Source data
#####
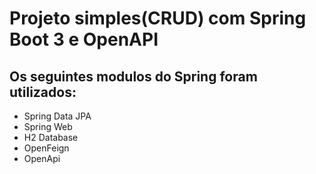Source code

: # Projeto simples(CRUD) com Spring Boot 3 e OpenAPI

##  Os seguintes modulos do Spring foram utilizados:
  - Spring Data JPA
  - Spring Web
  - H2 Database
  - OpenFeign
  - OpenApi
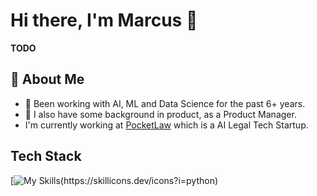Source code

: # Hi there, I'm Marcus 👋
__TODO__

## 💬 About Me
- 🤖 Been working with AI, ML and Data Science for the past 6+ years.
- 🎯 I also have some background in product, as a Product Manager.
- I'm currently working at [PocketLaw](pocketlaw.com) which is a AI Legal Tech Startup.

## Tech Stack
[![My Skills(https://skillicons.dev/icons?i=python)](skillicons.dev)

<!--
**MarcusElwin/MarcusElwin** is a ✨ _special_ ✨ repository because its `README.md` (this file) appears on your GitHub profile.

Here are some ideas to get you started:

- 🔭 I’m currently working on ...
- 🌱 I’m currently learning ...
- 👯 I’m looking to collaborate on ...
- 🤔 I’m looking for help with ...
- 💬 Ask me about ...
- 📫 How to reach me: ...
- 😄 Pronouns: ...
- ⚡ Fun fact: ...
-->

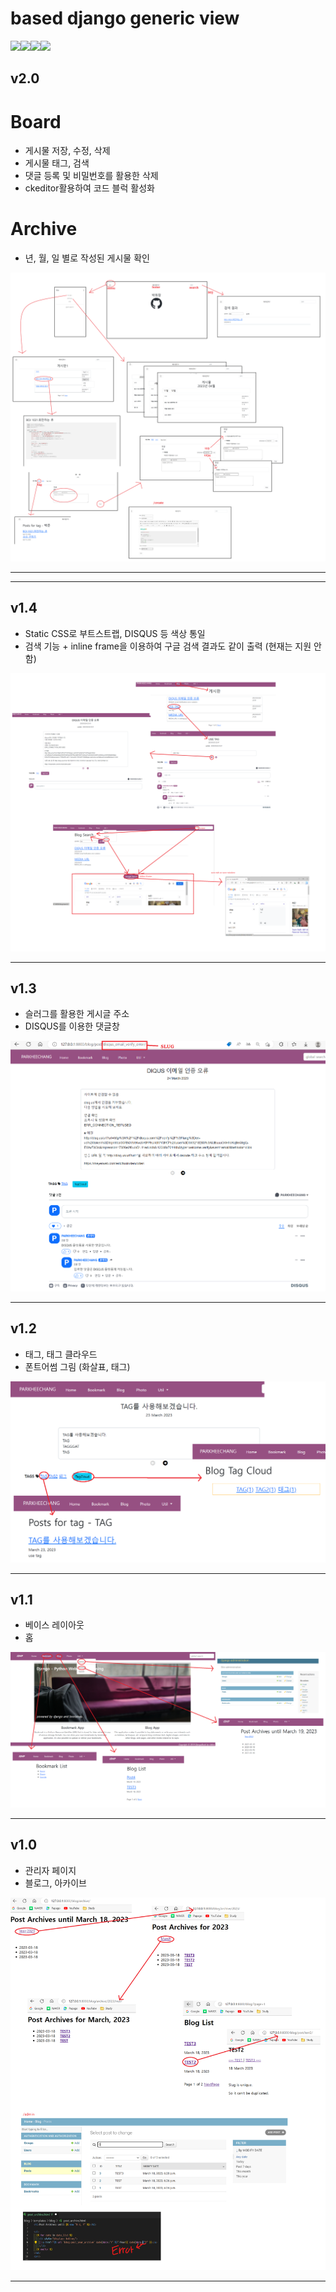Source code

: #  based django generic view
<img src="https://img.shields.io/badge/HTML-E34F26?style=flat-square&logo=HTML5&logoColor=white"/><img src="https://img.shields.io/badge/CSS3-1572B6?style=flat-square&logo=CSS3&logoColor=white"/><img src="https://img.shields.io/badge/django-092E20?style=flat-square&logo=django&logoColor=white"/><img src="https://img.shields.io/badge/python-3776AB?style=flat-square&logo=python&logoColor=white"/>

## v2.0
# Board
* 게시물 저장, 수정, 삭제
* 게시물 태그, 검색
* 댓글 등록 및 비밀번호를 활용한 삭제
* ckeditor활용하여 코드 블럭 활성화
# Archive
* 년, 월, 일 별로 작성된 게시물 확인
<img src="./History/day1.6.png">

---
---

## v1.4
- Static CSS로 부트스트랩, DISQUS 등 색상 통일
- 검색 기능 + inline frame을 이용하여 구글 검색 결과도 같이 출력 (현재는 지원 안함)
<img src="./History/230325.png">

---

## v1.3
- 슬러그를 활용한 게시글 주소
- DISQUS를 이용한 댓글창
<img src="./History/230324.png">

---

## v1.2
- 태그, 태그 클라우드
- 폰트어썸 그림 (화살표, 태그)
<img src="./History/230323.png">

---

## v1.1
- 베이스 레이아웃
- 홈
<img src="./History/IDHP_230319.png">

---

## v1.0
- 관리자 페이지 
- 블로그, 아카이브
<img src="./History/IDHP_230318.png">

---
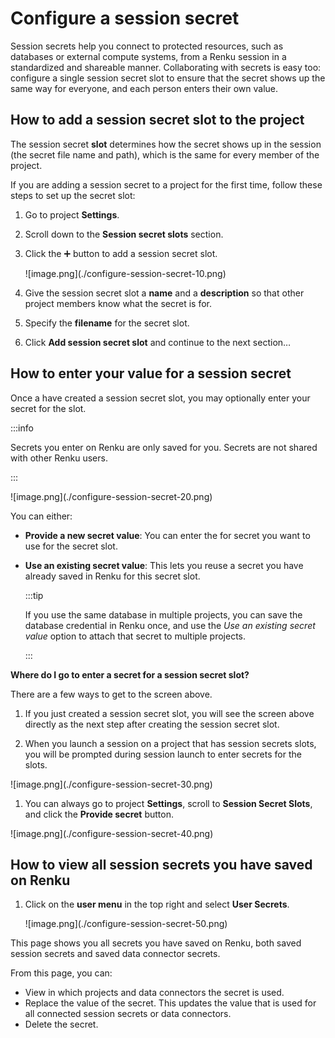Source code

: # Configure a session secret

Session secrets help you connect to protected resources, such as databases or external compute systems, from a Renku session in a standardized and shareable manner. Collaborating with secrets is easy too: configure a single session secret slot to ensure that the secret shows up the same way for everyone, and each person enters their own value.

## **How to add a session secret slot to the project**

The session secret **slot** determines how the secret shows up in the session (the secret file name and path), which is the same for every member of the project.

If you are adding a session secret to a project for the first time, follow these steps to set up the secret slot:

1. Go to project **Settings**.
2. Scroll down to the **Session secret slots** section.
3. Click the ➕ button to add a session secret slot.
    
    <p class="image-container-l">
    ![image.png](./configure-session-secret-10.png)
    </p>
    
4. Give the session secret slot a **name** and a **description** so that other project members know what the secret is for.
5. Specify the **filename** for the secret slot.
6. Click **Add session secret slot** and continue to the next section…

## How to enter your value for a session secret

Once a have created a session secret slot, you may optionally enter your secret for the slot.

:::info

Secrets you enter on Renku are only saved for you. Secrets are not shared with other Renku users.

:::

<p class="image-container-l">
![image.png](./configure-session-secret-20.png)
</p>

You can either:

- **Provide a new secret value**: You can enter the for secret you want to use for the secret slot.
- **Use an existing secret value**: This lets you reuse a secret you have already saved in Renku for this secret slot.
    
    :::tip
    
    If you use the same database in multiple projects, you can save the database credential in Renku once, and use the *Use an existing secret value* option to attach that secret to multiple projects.
    
    :::
    

**Where do I go to enter a secret for a session secret slot?**

There are a few ways to get to the screen above.

1. If you just created a session secret slot, you will see the screen above directly as the next step after creating the session secret slot.

1. When you launch a session on a project that has session secrets slots, you will be prompted during session launch to enter secrets for the slots.

<p class="image-container-l">
![image.png](./configure-session-secret-30.png)
</p>

1. You can always go to project **Settings**, scroll to **Session Secret Slots**, and click the **Provide secret** button.

<p class="image-container-l">
![image.png](./configure-session-secret-40.png)
</p>

## How to view all session secrets you have saved on Renku

1. Click on the **user menu** in the top right and select **User Secrets**.
    
    <p class="image-container-l">
    ![image.png](./configure-session-secret-50.png)
    </p>
    
This page shows you all secrets you have saved on Renku, both saved session secrets and saved data connector secrets.

From this page, you can:

- View in which projects and data connectors the secret is used.
- Replace the value of the secret. This updates the value that is used for all connected session secrets or data connectors.
- Delete the secret.
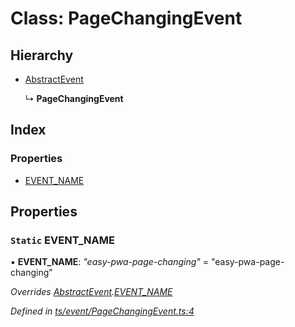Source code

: 
# Class: PageChangingEvent

## Hierarchy

* [AbstractEvent](abstractevent.md)

  ↳ **PageChangingEvent**

## Index

### Properties

* [EVENT_NAME](pagechangingevent.md#static-event_name)

## Properties

### `Static` EVENT_NAME

▪ **EVENT_NAME**: *"easy-pwa-page-changing"* = "easy-pwa-page-changing"

*Overrides [AbstractEvent](abstractevent.md).[EVENT_NAME](abstractevent.md#static-event_name)*

*Defined in [ts/event/PageChangingEvent.ts:4](https://github.com/easy-pwa/easy-pwa-js/blob/1839738/src/ts/event/PageChangingEvent.ts#L4)*
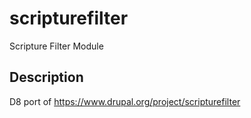 # scripturefilter

Scripture Filter Module

## Description

D8 port of https://www.drupal.org/project/scripturefilter
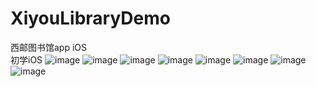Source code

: # XiyouLibraryDemo
西邮图书馆app iOS   
初学iOS
![image](https://github.com/Menrol/XiyouLibraryDemo/raw/master/images/QQ20170304-162956@2x.png)
![image](https://github.com/Menrol/XiyouLibraryDemo/raw/master/images/QQ20170304-163133@2x.png)
![image](https://github.com/Menrol/XiyouLibraryDemo/raw/master/images/25E177D4-766F-4D97-B25F-F7E2B64DE569.png)
![image](https://github.com/Menrol/XiyouLibraryDemo/raw/master/images/QQ20170304-163151@2x.png)
![image](https://github.com/Menrol/XiyouLibraryDemo/raw/master/images/QQ20170304-163159@2x.png)
![image](https://github.com/Menrol/XiyouLibraryDemo/raw/master/images/C839496B-202C-4B40-8C8A-2F3542EAE940.png)
![image](https://github.com/Menrol/XiyouLibraryDemo/raw/master/images/8600721B-C803-4600-9F0B-3128EDEAA10F.png)
![image](https://github.com/Menrol/XiyouLibraryDemo/raw/master/images/QQ20170304-163530@2x.png)
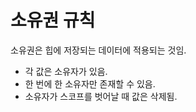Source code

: # 소유권 규칙
소유권은 힙에 저장되는 데이터에 적용되는 것임.
- 각 값은 소유자가 있음.
- 한 번에 한 소유자만 존재할 수 있음.
- 소유자가 스코프를 벗어날 때 값은 삭제됨.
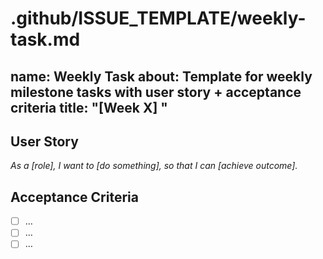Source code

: # .github/ISSUE_TEMPLATE/weekly-task.md
name: Weekly Task
about: Template for weekly milestone tasks with user story + acceptance criteria
title: "[Week X] "
---

## User Story
_As a [role], I want to [do something], so that I can [achieve outcome]._

## Acceptance Criteria
- [ ] …
- [ ] …
- [ ] …
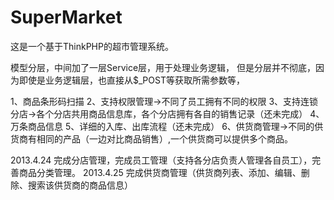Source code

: SuperMarket
===========

这是一个基于ThinkPHP的超市管理系统。


模型分层，中间加了一层Service层，用于处理业务逻辑，
但是分层并不彻底，因为即使是业务逻辑层，也直接从$_POST等获取所需参数等，

1、商品条形码扫描
2、支持权限管理->不同了员工拥有不同的权限
3、支持连锁分店->各个分店共用商品信息库，各个分店拥有各自的销售记录（还未完成）
4、万条商品信息
5、详细的入库、出库流程（还未完成）
6、供货商管理->不同的供货商有相同的产品（一边对比商品销售）,一个供货商可以提供多个商品。



2013.4.24   完成分店管理，完成员工管理（支持各分店负责人管理各自员工），完善商品分类管理。
2013.4.25   完成供货商管理（供货商列表、添加、编辑、删除、搜索该供货商的商品信息）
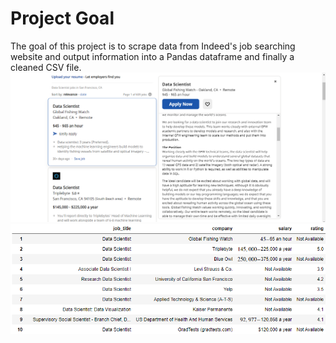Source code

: # Project Goal
The goal of this project is to scrape data from Indeed's job searching website and output information into a Pandas dataframe and finally a cleaned CSV file.
![](images/pic1.png)
![](images/pic2.png)
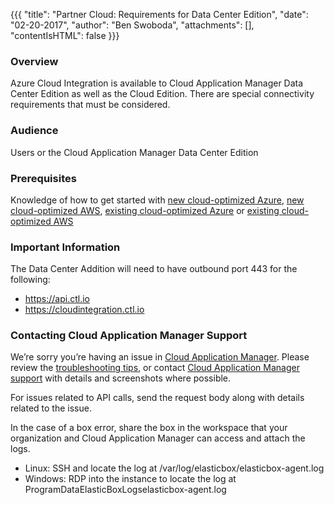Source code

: {{{
  "title": "Partner Cloud: Requirements for Data Center Edition",
  "date": "02-20-2017",
  "author": "Ben Swoboda",
  "attachments": [],
  "contentIsHTML": false
}}}

### Overview

Azure Cloud Integration is available to Cloud Application Manager Data Center Edition as well as the Cloud Edition. There are special connectivity requirements that must be considered.

### Audience

Users or the Cloud Application Manager Data Center Edition

### Prerequisites

Knowledge of how to get started with  [new cloud-optimized Azure](./partner-cloud-integration-azure-new.md),  [new cloud-optimized AWS](./partner-cloud-integration-aws-new.md), [existing cloud-optimized Azure](./partner-cloud-integration-azure-existing.md) or [existing cloud-optimized AWS](./partner-cloud-integration-aws-existing-existing.md)

### Important Information

The Data Center Addition will need to have outbound port 443 for the following:

* https://api.ctl.io
* https://cloudintegration.ctl.io

### Contacting Cloud Application Manager Support

We’re sorry you’re having an issue in [Cloud Application Manager](https://www.ctl.io/cloud-application-manager/). Please review the [troubleshooting tips](../Troubleshooting/troubleshooting-tips.md), or contact [Cloud Application Manager support](mailto:cloudsupport@centurylink.com) with details and screenshots where possible.

For issues related to API calls, send the request body along with details related to the issue.

In the case of a box error, share the box in the workspace that your organization and Cloud Application Manager can access and attach the logs.
* Linux: SSH and locate the log at /var/log/elasticbox/elasticbox-agent.log
* Windows: RDP into the instance to locate the log at ProgramDataElasticBoxLogselasticbox-agent.log
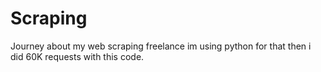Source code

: # Scraping
Journey about my web scraping freelance im using python for that then i did 60K requests with this code. 
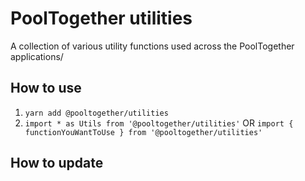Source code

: # PoolTogether utilities

A collection of various utility functions used across the PoolTogether applications/

## How to use

1. `yarn add @pooltogether/utilities`
2. `import * as Utils from '@pooltogether/utilities'` OR `import { functionYouWantToUse } from '@pooltogether/utilities'`

## How to update
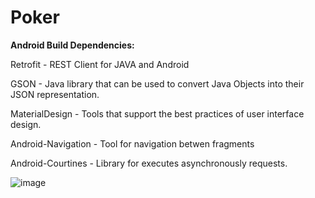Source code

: # Poker

**Android Build Dependencies:**

Retrofit - REST Client for JAVA and Android

GSON - Java library that can be used to convert Java Objects into their JSON representation.

MaterialDesign - Tools that support the best practices of user interface design.

Android-Navigation - Tool for navigation betwen fragments

Android-Courtines - Library for executes asynchronously requests.

![image](https://user-images.githubusercontent.com/17261202/143000160-032f5284-ec17-4c55-9d91-469258172e64.png)
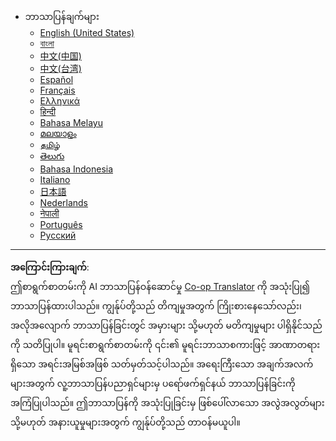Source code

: <!--
CO_OP_TRANSLATOR_METADATA:
{
  "original_hash": "3bd2f51ecf4ac9b39277cba748943793",
  "translation_date": "2025-08-27T22:33:56+00:00",
  "source_file": "docs/_navbar.md",
  "language_code": "my"
}
-->
- ဘာသာပြန်ချက်များ
  - [English (United States)](../../../docs/README)
  - [বাংলা](../../../docs/README.bn)
  - [中文(中国)](../../../docs/README.zh-cn)
  - [中文(台湾)](../../../docs/README.zh-tw)
  - [Español](../../../docs/README.es)
  - [Français](../../../docs/README.fr)
  - [Ελληνικά](../../../docs/README.el)
  - [हिन्दी](../../../docs/README.hi)
  - [Bahasa Melayu](../../../docs/README.ms)
  - [മലയാളം](../../../docs/README.ml)
  - [தமிழ்](../../../docs/README.ta)
  - [తెలుగు](../../../docs/README.te)
  - [Bahasa Indonesia](../../../docs/README.id)
  - [Italiano](../../../docs/README.it)
  - [日本語](../../../docs/README.ja)
  - [Nederlands](../../../docs/README.nl)
  - [नेपाली](../../../docs/README.np)
  - [Português](../../../docs/README.pt)
  - [Русский](../../../docs/README.ru)

---

**အကြောင်းကြားချက်**:  
ဤစာရွက်စာတမ်းကို AI ဘာသာပြန်ဝန်ဆောင်မှု [Co-op Translator](https://github.com/Azure/co-op-translator) ကို အသုံးပြု၍ ဘာသာပြန်ထားပါသည်။ ကျွန်ုပ်တို့သည် တိကျမှုအတွက် ကြိုးစားနေသော်လည်း၊ အလိုအလျောက် ဘာသာပြန်ခြင်းတွင် အမှားများ သို့မဟုတ် မတိကျမှုများ ပါရှိနိုင်သည်ကို သတိပြုပါ။ မူရင်းစာရွက်စာတမ်းကို ၎င်း၏ မူရင်းဘာသာစကားဖြင့် အာဏာတရားရှိသော အရင်းအမြစ်အဖြစ် သတ်မှတ်သင့်ပါသည်။ အရေးကြီးသော အချက်အလက်များအတွက် လူ့ဘာသာပြန်ပညာရှင်များမှ ပရော်ဖက်ရှင်နယ် ဘာသာပြန်ခြင်းကို အကြံပြုပါသည်။ ဤဘာသာပြန်ကို အသုံးပြုခြင်းမှ ဖြစ်ပေါ်လာသော အလွဲအလွတ်များ သို့မဟုတ် အနားယူမှုများအတွက် ကျွန်ုပ်တို့သည် တာဝန်မယူပါ။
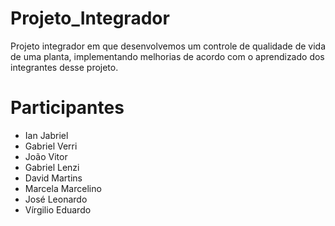 # Projeto_Integrador

Projeto integrador em que desenvolvemos um controle de qualidade de vida de uma planta, implementando melhorias de acordo com o aprendizado dos integrantes desse projeto. 

# Participantes
- Ian Jabriel
- Gabriel Verri
- João Vitor
- Gabriel Lenzi
- David Martins 
- Marcela Marcelino
- José Leonardo
- Vírgilio Eduardo
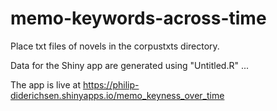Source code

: # memo-keywords-across-time

Place txt files of novels in the corpustxts directory.

Data for the Shiny app are generated using "Untitled.R" ...

The app is live at https://philip-diderichsen.shinyapps.io/memo_keyness_over_time


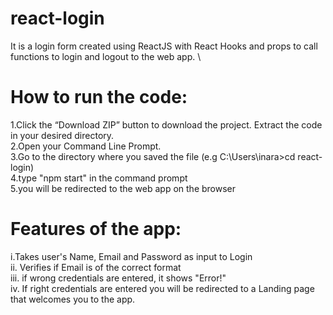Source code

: # react-login
It is a login form created using ReactJS with React Hooks and props to call functions to login and logout to the web app. \\

# How to run the code:
1.Click the “Download ZIP” button to download the project. Extract the code in your desired directory.\
2.Open your Command Line Prompt. \
3.Go to the directory where you saved the file (e.g C:\Users\inara>cd react-login)\
4.type "npm start" in the command prompt\
5.you will be redirected to the web app on the browser


# Features of the app:
i.Takes user's Name, Email and Password as input to Login\
ii. Verifies if Email is of the correct format\
iii. if wrong credentials are entered, it shows "Error!"\
iv. If right credentials are entered you will be redirected to a Landing page that welcomes you to the app.
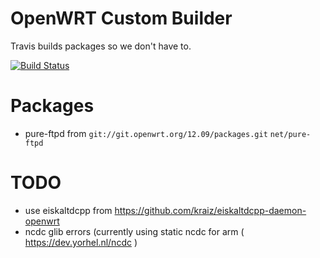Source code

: OpenWRT Custom Builder
======================

Travis builds packages so we don't have to.

[![Build Status](https://travis-ci.org/makefu/openwrt-custom-builder.svg?branch=master)](https://travis-ci.org/makefu/openwrt-custom-builder)

Packages
========
* pure-ftpd from `git://git.openwrt.org/12.09/packages.git` `net/pure-ftpd`

TODO
====
- use eiskaltdcpp from https://github.com/kraiz/eiskaltdcpp-daemon-openwrt
- ncdc glib errors (currently using static ncdc for arm ( https://dev.yorhel.nl/ncdc )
#####
> **Task**
Begin with the first line of the records and repeat every line up to the one with "django generic view", counting that line too. Pictures are not part of the copy.

> **Solution**
Source code

: # Projeto simples(CRUD) com Spring Boot 3 e OpenAPI

##  Os seguintes modulos do Spring foram utilizados:
  - Spring Data JPA
  - Spring Web
  - H2 Database
  - OpenFeign
  - OpenApi
Source code

: # Hi there, I'm Marcus 👋
__TODO__

## 💬 About Me
- 🤖 Been working with AI, ML and Data Science for the past 6+ years.
- 🎯 I also have some background in product, as a Product Manager.
- I'm currently working at [PocketLaw](pocketlaw.com) which is a AI Legal Tech Startup.

## Tech Stack
[![My Skills(https://skillicons.dev/icons?i=python)](skillicons.dev)

<!--
**MarcusElwin/MarcusElwin** is a ✨ _special_ ✨ repository because its `README.md` (this file) appears on your GitHub profile.

Here are some ideas to get you started:

- 🔭 I’m currently working on ...
- 🌱 I’m currently learning ...
- 👯 I’m looking to collaborate on ...
- 🤔 I’m looking for help with ...
- 💬 Ask me about ...
- 📫 How to reach me: ...
- 😄 Pronouns: ...
- ⚡ Fun fact: ...
-->

Source code

: #  based django generic view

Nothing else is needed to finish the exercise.